Article 34 of Decision 486 of the Andean Community states that a patent application may be modified at any time during the process, as long as it does not imply an extension of the disclosure contained in the initial application.

In this regard, the Court of Justice of the Andean Community, on more than one occasion, has interpreted the scope of Article 34 of Decision 486, in particular, the opportunity to submit a divisional application. The Andean Court has issued, at least, the following preliminary interpretations: N° 102-IP-2014, N° 532-IP-2016 and N° 149-IP-2019.


In preliminary interpretation N° 102-IP-2014, the Andean Court determined the following:

The patent granting process consists of all those administrative stages that must be completed in the respective office, which begins with the application and ends with the firm administrative act that grants or denies it. It is important to note that an administrative act becomes final when the term to present appeals expires and they are not filed, or when the appeals provided for in national legislation have been presented and are resolved by means of an administrative act.

On the other hand, in preliminary interpretation N° 532-IP-2016, the Andean Court stated:

(…) if the divisional application is submitted in time to file appeals, that is, when the process had not been completed, the application was filed in a timely manner.

Finally, in preliminary interpretation N° 149-IP-2019, the Andean Court determined:

The community standard states that the divisional application can be filed at any time during the patent process before the Resolution becomes final. This means that as long as the administrative act that grants or denies the application is not final, the petitioner can present his divisional application so that the competent office provides the corresponding procedure and can process it. If it is presented in the term to file appeals; that is, when the administrative process had not been exhausted, the application was submitted in a timely manner. It is important to differentiate the divisional request from the respective appeal. In the event that the divisional application has been submitted when the administrative act has become final, said application will be processed independently.

In this regard, the Andean Court has been clear in pointing out that an administrative act is final when the corresponding appeals are not filed, or when, after filing, an administrative act is subsequently issued that puts an end to the administrative procedure.
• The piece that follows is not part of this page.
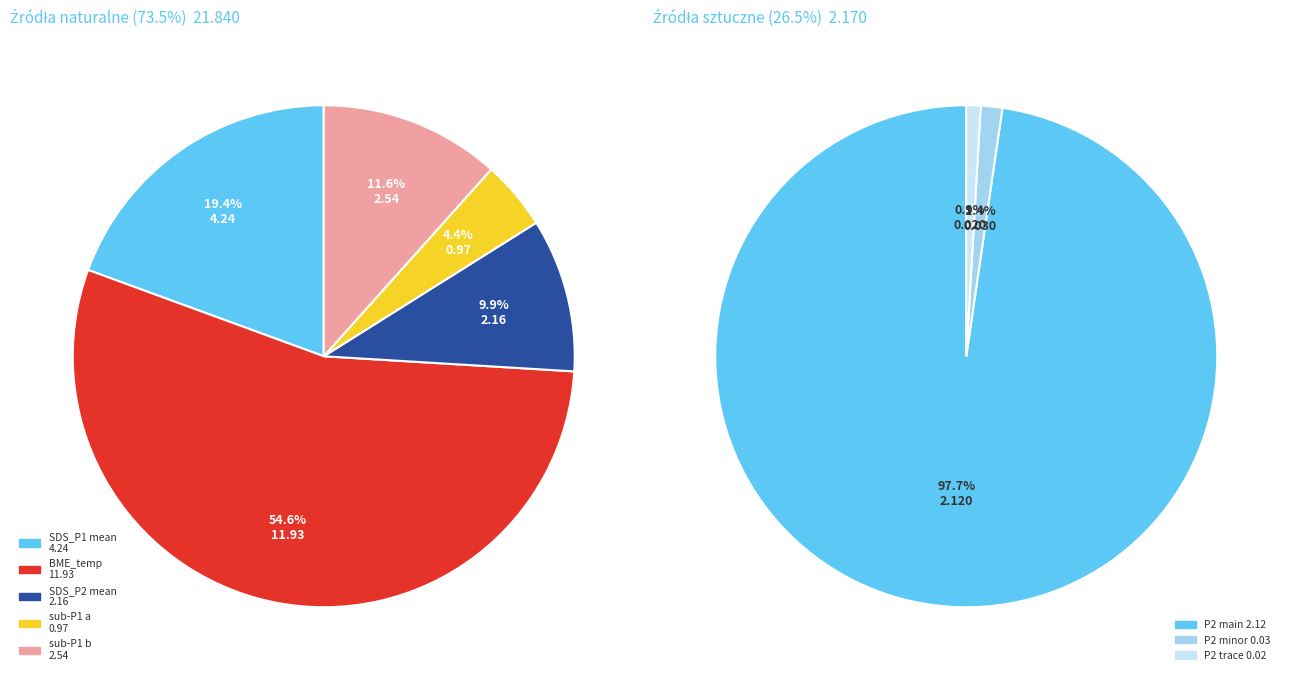

Does 11 represent more than half of the total?

No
In this sense, the opportunity to present a divisional application is when the administrative proceeding is not yet exhausted.

However, it could be argued that the presentation of a divisional application, within the term to present the appeals, the initial application should remain active; In other words, the granting of a divisional application would be conditioned to the presentation of the appeal in the parent application.

The case of AB Enzymes OY from Finland

On December 21, 2006, AB Enzymes OY from Finland applied for a patent in Peru, claiming priorities dated December 22, 2015, which was denied in the first administrative instance. Said resolution was notified on September 29, 2010, which term to file an appeal expired on October 21, 2010.

On October 19, 2010, AB Enzymes OY filed a divisional application requesting the parent´s application presentation date to be considered as filing date (December 21, 2006). However, the Patent Office did not admit the divisional application for processing because the parent application was not active, that is, the resolution that denied said application was not appealed.

AB Enzymes OY appealed, stating that the divisional application was submitted before the expiration date to file the corresponding appeal, complying with the provisions of the andean community legislation. Likewise, the applicant pointed out that the Patent Office was requesting an effective appeal for the parent application in order to admit for processing a divisional application when this was unreasonable because the second administrative instance did not admit the presentation of a new set of claims. Although, in principle, the Intellectual Property Chamber indicated that the presentation of a divisional application should not be conditioned to the fact that an appeal has been filed in the parent application, later, declaring its own pronouncement null and void, it indicated the contrary.

AB Enzymes filed a contentious administrative action before the Judiciary. The Superior Court of Justice of Lima, requested a preliminary interpretation from the Andean Court, which was issued in Process N° 102-IP-2014. Subsequently, the Court of Justice declared the claim founded; and, consequently, the resolution of the Intellectual Property Chamber null and void. The Court of Justice stated the following:

  1. The applicant may submit its divisional application after the issuance of the administrative act of first instance, but before the deadline for the administrative act to become final.
  2. The divisional request is an independent request that generates an autonomous incident, it does not depend on the applicant to file an appeal.
  3. Article 36 of Decision 486 does not condition the admission for processing of a divisional patent application to the fact that the first instance resolution from the parent application is challenged, since both processes are independent.

Finally, by Resolution N° 0517-2019/TPI-INDECOPI, The Intellectual Property Chamber revoked the pronouncement of the Patent Office and admitted the divisional application for processing.